Stored data entries:
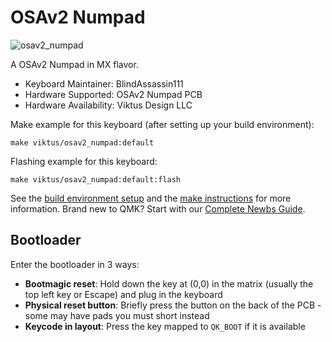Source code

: # OSAv2 Numpad

![osav2_numpad](https://i.imgur.com/G6yNtJMh.png)

A OSAv2 Numpad in MX flavor.

-   Keyboard Maintainer: BlindAssassin111
-   Hardware Supported: OSAv2 Numpad PCB
-   Hardware Availability: Viktus Design LLC

Make example for this keyboard (after setting up your build environment):

    make viktus/osav2_numpad:default

Flashing example for this keyboard:

    make viktus/osav2_numpad:default:flash

See the [build environment setup](https://docs.qmk.fm/#/getting_started_build_tools) and the [make instructions](https://docs.qmk.fm/#/getting_started_make_guide) for more information. Brand new to QMK? Start with our [Complete Newbs Guide](https://docs.qmk.fm/#/newbs).

## Bootloader

Enter the bootloader in 3 ways:

* **Bootmagic reset**: Hold down the key at (0,0) in the matrix (usually the top left key or Escape) and plug in the keyboard
* **Physical reset button**: Briefly press the button on the back of the PCB - some may have pads you must short instead
* **Keycode in layout**: Press the key mapped to `QK_BOOT` if it is available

What is being asked: Whenever a line above contains "Hardware", copy that line.

Your solution:
-   Hardware Supported: OSAv2 Numpad PCB
-   Hardware Availability: Viktus Design LLC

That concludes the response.